En los Andes es mucho más apropiada la agroecología, que no solo potencia la tradición precolombina de aprovechar la diversidad de pisos ecológicos, sino que aumenta significativamente la productividad de la tierra, contribuye a mejorar la nutrición, reducir la pobreza y ofrece elementos de adaptación al cambio climático.
La necesaria moratoria
La justificación del Poder Ejecutivo para observar la ley de moratoria que impedía por diez años el ingreso de transgénicos está llena de inexactitudes y genera temores infundados.
El Gobierno argumenta que la moratoria podría afectar el comercio con nuestros vecinos del Mercosur, de quienes importamos maíz y soya transgénicos para la producción de alimentos básicos como pollos, lácteos y aceites.
También aduce que obstaculizaría la investigación en biotecnología y que impediría la importación de medicamentos obtenidos a través de ella, poniendo en riesgo a los pacientes que requieren de estos medicamentos. Nada más inexacto.
La moratoria solo impedía el ingreso de transgénicos “con fines de cultivo o crianza”, permitiéndose el ingreso a aquellos destinados para la investigación o para la producción de fármacos para los que no existen alternativas no transgénicas.
Por eso, el comercio de transgénicos sin fines reproductivos no se vería afectado, la investigación en recintos controlados podría darse y los fármacos obtenidos con biotecnología podrían seguir siendo importados.
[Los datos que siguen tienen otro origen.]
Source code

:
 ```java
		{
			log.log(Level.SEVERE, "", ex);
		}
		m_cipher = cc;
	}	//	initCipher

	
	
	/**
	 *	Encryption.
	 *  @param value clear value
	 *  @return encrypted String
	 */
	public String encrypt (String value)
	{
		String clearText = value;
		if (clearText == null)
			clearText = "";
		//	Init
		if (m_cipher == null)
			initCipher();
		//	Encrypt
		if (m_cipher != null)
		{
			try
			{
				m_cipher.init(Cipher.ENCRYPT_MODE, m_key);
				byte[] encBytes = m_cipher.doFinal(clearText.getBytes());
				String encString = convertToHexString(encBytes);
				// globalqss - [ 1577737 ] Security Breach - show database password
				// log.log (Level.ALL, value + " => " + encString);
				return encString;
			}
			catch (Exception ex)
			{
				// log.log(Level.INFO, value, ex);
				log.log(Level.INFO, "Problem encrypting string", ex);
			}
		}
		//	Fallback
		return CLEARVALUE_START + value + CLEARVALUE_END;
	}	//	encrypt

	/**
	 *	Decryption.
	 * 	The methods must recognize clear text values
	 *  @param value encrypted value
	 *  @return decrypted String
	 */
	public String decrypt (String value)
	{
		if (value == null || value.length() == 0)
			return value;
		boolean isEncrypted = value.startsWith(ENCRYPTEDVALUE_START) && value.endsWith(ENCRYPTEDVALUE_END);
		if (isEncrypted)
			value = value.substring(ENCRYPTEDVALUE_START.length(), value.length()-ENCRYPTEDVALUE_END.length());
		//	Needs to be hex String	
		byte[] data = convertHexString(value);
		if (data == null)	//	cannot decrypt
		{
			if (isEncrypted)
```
Dice la observación que bastarán cinco años para establecer los mecanismos necesarios para minimizar la introducción de genes nuevos a especies nativas y para controlar los riesgos de la introducción del cultivo de transgénicos en el territorio nacional.
Pero se promete lo imposible. Dadas nuestras nefastas experiencias con la capacidad del Estado para controlar, supervisar y vigilar las industrias extractivas, cuyos impactos son mucho más visibles y predecibles que la contaminación a nivel genético, ni en cinco ni en diez años podremos controlar efectivamente los impactos de la introducción del cultivo de transgénicos sobre nuestra excepcional riqueza natural y agraria.
Los productos transgénicos están desde hace años en nuestro país, comercializados sin identificación alguna que informe a los consumidores. La moratoria en ninguna forma afectaba este negocio.
La observación del Poder Ejecutivo denota un claro interés en un modelo que solo beneficiará a los comercializadores de semillas, a los productores de pollos y –desde luego– al puñado de empresas multinacionales que producen semillas transgénicas.